Errors in mitotic chromosome segregation can lead to DNA damage and aneuploidy, both hallmarks of cancer. To achieve synchronous error-free segregation, mitotic chromosomes must align at the metaphase plate with stable amphitelic attachments to microtubules emanating from opposing spindle poles. The astrin–kinastrin (astrin is also known as SPAG5 and kinastrin as SKAP) complex, also containing DYNLL1 and MYCBP, is a spindle and kinetochore protein complex with important roles in bipolar spindle formation, chromosome alignment and microtubule–kinetochore attachment. However, the molecular mechanisms by which astrin–kinastrin fulfils these diverse roles are not fully understood. Here, we characterise a direct interaction between astrin and the mitotic kinase Plk1. We identify the Plk1-binding site on astrin as well as four Plk1 phosphorylation sites on astrin. Regulation of astrin by Plk1 is dispensable for bipolar spindle formation and bulk chromosome congression, but promotes stable microtubule–kinetochore attachments and metaphase plate maintenance. It is known that Plk1 activity is required for effective microtubule–kinetochore attachment formation, and we suggest that astrin phosphorylation by Plk1 contributes to this process.

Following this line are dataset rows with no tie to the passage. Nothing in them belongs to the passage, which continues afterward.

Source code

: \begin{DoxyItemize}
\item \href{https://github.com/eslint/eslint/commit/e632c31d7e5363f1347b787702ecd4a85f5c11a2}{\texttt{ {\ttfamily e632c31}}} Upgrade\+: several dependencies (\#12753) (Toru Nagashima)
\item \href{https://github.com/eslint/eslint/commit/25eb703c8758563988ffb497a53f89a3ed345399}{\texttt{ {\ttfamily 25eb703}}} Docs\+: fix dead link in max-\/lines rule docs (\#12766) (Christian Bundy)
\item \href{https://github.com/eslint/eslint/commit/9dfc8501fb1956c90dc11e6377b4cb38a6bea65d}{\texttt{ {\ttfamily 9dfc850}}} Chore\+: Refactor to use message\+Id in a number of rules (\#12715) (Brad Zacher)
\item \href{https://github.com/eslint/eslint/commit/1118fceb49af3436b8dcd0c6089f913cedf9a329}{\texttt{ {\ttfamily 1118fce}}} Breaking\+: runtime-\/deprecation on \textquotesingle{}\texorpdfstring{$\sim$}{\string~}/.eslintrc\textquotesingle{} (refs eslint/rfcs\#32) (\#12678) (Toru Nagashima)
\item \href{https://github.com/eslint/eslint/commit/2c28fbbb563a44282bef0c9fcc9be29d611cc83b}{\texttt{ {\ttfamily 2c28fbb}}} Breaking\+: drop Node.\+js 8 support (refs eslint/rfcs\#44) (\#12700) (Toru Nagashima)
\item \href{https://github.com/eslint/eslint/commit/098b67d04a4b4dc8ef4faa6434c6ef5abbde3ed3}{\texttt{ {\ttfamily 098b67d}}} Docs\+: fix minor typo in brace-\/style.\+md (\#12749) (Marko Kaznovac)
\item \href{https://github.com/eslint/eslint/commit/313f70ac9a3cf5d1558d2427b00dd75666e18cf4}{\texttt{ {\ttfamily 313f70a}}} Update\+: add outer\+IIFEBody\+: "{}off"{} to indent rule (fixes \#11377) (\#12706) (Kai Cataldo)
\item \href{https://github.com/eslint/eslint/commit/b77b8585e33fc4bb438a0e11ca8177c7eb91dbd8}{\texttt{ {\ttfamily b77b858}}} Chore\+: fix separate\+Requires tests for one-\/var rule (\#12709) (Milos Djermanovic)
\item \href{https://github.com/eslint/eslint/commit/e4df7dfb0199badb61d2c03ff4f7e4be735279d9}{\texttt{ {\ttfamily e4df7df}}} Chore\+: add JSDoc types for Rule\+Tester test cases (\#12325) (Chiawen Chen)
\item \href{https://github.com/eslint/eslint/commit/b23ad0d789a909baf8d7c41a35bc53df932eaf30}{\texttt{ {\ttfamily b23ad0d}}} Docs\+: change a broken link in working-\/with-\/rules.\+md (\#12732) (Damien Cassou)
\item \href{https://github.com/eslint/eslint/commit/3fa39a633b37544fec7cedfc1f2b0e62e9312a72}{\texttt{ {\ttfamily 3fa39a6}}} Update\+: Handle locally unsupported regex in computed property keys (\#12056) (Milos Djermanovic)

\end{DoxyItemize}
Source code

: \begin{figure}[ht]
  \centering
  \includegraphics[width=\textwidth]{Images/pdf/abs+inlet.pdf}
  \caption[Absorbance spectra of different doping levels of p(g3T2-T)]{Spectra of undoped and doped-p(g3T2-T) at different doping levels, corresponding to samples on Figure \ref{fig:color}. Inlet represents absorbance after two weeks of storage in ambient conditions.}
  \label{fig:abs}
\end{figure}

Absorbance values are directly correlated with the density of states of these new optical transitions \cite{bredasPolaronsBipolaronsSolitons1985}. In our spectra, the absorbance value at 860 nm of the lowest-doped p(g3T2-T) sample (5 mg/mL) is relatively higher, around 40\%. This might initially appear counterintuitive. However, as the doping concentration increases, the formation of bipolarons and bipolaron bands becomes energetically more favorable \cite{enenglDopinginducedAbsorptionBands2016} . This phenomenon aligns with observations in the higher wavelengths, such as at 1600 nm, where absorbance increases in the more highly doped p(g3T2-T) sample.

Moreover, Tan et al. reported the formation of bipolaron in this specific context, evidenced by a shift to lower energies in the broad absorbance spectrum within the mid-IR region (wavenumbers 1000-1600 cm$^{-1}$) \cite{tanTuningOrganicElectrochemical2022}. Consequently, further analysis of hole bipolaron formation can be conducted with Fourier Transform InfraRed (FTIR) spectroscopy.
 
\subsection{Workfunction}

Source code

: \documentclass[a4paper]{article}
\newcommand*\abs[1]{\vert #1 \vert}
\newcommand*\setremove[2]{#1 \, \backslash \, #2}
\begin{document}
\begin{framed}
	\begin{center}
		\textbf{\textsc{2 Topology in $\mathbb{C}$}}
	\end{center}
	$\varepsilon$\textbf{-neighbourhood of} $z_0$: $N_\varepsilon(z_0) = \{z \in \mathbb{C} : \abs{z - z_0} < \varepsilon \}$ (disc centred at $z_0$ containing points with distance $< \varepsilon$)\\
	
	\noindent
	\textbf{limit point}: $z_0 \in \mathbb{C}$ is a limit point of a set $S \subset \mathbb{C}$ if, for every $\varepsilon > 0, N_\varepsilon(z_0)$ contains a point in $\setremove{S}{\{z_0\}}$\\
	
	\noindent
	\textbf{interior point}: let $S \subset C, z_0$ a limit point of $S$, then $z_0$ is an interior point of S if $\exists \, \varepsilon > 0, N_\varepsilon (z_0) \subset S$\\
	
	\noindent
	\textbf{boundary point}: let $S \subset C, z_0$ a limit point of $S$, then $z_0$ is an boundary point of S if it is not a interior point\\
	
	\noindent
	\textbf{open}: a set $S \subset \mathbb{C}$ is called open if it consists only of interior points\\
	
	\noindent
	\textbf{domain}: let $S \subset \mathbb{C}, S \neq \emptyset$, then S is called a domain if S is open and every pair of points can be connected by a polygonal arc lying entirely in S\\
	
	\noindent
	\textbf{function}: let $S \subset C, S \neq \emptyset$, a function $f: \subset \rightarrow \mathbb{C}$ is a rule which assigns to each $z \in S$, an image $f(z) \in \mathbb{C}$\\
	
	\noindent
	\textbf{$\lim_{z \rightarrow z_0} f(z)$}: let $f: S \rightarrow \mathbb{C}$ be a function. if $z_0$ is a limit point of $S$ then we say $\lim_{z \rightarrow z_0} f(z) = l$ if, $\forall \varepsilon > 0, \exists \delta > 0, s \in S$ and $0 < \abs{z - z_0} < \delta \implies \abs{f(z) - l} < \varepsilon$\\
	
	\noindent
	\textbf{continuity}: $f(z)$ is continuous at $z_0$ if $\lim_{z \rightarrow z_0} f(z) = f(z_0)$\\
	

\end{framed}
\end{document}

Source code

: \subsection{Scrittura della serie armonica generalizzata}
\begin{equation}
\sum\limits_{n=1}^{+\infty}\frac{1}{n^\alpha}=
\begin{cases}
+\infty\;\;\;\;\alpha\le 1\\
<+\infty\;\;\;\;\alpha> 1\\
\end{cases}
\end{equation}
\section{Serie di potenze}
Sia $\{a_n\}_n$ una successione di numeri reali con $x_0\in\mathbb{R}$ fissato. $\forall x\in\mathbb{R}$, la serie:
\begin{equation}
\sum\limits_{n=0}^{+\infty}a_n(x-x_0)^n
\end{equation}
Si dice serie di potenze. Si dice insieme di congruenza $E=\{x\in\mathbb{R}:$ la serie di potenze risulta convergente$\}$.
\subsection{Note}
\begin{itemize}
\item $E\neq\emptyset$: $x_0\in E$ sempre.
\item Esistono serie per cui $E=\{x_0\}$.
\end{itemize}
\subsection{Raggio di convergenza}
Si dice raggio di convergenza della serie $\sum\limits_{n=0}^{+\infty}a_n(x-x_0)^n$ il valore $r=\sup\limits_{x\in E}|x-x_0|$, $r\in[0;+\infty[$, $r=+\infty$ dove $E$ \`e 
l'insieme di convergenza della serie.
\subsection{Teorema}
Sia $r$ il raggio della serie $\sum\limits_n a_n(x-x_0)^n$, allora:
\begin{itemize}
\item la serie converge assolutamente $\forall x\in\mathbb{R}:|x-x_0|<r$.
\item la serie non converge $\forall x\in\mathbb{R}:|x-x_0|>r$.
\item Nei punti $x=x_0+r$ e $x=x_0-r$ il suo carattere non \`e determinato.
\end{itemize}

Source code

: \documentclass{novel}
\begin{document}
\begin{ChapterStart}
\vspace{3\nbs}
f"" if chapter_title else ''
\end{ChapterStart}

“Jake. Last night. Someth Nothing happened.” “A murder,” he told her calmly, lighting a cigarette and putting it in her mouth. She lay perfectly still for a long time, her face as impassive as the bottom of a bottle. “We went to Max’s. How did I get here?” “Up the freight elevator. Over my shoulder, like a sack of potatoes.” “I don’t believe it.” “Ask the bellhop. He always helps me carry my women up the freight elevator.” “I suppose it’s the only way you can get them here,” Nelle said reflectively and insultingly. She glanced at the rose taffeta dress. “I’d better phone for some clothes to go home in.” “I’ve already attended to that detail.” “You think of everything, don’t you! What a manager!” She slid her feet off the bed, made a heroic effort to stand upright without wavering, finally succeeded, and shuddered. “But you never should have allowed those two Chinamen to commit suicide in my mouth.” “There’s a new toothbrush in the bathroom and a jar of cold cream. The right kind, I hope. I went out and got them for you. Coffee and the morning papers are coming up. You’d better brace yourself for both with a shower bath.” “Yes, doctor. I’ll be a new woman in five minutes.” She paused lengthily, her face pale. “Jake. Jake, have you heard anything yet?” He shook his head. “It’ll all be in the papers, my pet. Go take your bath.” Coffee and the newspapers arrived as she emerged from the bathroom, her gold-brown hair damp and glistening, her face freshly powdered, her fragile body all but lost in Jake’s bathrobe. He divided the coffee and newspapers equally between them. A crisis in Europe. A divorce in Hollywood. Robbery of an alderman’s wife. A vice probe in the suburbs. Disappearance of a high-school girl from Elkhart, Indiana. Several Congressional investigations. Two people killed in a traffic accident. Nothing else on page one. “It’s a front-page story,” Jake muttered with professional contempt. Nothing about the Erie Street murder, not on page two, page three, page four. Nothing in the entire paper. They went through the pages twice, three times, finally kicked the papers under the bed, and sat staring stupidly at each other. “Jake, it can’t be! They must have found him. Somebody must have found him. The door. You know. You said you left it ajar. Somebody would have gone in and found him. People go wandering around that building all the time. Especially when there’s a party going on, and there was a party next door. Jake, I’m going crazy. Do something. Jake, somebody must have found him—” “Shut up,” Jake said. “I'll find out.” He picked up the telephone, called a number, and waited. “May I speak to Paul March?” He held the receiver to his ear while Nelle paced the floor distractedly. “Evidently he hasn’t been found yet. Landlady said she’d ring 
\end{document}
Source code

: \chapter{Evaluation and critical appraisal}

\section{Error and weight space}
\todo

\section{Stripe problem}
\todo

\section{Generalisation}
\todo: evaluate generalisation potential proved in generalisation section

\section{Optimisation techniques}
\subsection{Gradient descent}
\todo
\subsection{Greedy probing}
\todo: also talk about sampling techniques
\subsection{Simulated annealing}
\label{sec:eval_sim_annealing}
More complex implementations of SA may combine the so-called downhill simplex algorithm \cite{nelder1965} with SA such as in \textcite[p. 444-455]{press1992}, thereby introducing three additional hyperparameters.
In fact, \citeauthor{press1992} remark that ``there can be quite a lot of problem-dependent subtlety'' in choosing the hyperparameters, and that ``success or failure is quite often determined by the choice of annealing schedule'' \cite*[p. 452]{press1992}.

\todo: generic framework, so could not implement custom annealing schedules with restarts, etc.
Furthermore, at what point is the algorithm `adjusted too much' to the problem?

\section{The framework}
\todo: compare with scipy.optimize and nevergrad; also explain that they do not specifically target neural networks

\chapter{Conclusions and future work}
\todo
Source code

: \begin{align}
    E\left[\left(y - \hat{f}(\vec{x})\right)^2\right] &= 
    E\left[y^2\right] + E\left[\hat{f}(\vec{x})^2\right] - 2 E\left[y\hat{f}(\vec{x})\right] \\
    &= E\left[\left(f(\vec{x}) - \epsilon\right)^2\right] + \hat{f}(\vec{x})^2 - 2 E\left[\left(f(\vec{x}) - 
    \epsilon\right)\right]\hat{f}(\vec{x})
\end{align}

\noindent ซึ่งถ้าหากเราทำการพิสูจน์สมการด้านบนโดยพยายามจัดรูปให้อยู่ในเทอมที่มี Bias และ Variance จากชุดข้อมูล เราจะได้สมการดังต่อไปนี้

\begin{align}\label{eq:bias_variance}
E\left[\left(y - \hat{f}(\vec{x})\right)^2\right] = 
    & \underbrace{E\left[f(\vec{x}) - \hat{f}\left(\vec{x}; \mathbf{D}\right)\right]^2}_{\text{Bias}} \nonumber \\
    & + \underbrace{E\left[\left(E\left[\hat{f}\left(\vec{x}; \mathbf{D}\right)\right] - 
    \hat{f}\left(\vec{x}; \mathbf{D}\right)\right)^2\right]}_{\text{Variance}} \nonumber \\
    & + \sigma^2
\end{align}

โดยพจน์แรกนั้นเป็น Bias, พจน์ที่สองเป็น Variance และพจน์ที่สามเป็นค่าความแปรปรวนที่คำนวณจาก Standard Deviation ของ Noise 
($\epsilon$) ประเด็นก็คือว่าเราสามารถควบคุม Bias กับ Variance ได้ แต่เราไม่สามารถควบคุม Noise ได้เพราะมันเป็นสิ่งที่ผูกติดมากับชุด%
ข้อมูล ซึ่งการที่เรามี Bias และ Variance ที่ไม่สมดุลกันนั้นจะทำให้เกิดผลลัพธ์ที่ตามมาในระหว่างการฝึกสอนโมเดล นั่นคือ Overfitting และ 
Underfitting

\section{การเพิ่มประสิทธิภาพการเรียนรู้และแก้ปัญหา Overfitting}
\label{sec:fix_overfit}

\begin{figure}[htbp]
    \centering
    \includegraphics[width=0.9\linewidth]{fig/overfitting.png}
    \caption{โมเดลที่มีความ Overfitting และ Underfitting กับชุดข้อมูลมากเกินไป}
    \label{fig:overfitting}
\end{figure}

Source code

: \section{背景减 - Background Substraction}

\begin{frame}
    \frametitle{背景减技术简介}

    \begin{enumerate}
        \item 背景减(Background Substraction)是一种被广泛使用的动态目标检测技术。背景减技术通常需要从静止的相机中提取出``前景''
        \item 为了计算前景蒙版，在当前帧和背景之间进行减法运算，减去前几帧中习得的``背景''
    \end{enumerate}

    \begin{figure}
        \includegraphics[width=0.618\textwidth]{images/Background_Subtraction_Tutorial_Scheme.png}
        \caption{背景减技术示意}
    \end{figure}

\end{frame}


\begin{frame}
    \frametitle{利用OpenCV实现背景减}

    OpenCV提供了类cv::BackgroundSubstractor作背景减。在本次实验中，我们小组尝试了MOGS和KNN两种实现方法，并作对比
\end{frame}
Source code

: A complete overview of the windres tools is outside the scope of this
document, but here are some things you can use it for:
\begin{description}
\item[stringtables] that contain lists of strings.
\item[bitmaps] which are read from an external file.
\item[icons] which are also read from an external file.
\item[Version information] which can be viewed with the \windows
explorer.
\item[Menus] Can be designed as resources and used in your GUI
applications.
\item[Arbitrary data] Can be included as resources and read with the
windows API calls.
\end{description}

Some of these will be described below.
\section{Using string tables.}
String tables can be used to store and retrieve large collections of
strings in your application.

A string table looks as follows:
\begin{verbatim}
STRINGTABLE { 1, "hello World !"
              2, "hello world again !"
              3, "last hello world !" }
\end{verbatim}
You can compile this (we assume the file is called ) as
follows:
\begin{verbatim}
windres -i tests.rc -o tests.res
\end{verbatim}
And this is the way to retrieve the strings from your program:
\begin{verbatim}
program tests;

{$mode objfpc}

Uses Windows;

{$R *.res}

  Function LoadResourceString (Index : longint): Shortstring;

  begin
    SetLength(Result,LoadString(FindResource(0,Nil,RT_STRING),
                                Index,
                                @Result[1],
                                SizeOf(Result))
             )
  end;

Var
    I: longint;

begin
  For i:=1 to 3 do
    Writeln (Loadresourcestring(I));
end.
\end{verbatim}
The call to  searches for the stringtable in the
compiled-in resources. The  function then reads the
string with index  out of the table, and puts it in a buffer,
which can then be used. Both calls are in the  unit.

有丝分裂染色体分离的错误会导致 DNA 损伤和非整倍性，这都是癌症的标志。为了实现同步无差错分离，有丝分裂染色体必须在中期板处对齐，并与从相反纺锤极发出的微管形成稳定的两性附着。astrin-kinastrin（astrin 也称为 SPAG5，kinastrin 称为 SKAP）复合物，也包含 DYNLL1 和 MYCBP，是一种纺锤体和着丝粒蛋白复合物，在双极纺锤体形成、染色体排列和微管-着丝粒附着中发挥重要作用。然而，阿斯汀-激肽发挥这些不同作用的分子机制尚不完全清楚。在这里，我们描述了 astrin 和有丝分裂激酶 Plk1 之间的直接相互作用。我们鉴定了 astrin 上的 Plk1 结合位点以及 astrin 上的四个 Plk1 磷酸化位点。Plk1 对 astrin 的调节对于双极纺锤体的形成和大量染色体的聚集是可有可无的，但可以促进稳定的微管-着丝粒附着和中期板的维持。众所周知，Plk1 活性是有效微管-着丝粒附着形成所必需的，我们认为 Plk1 引起的 astrin 磷酸化有助于这一过程。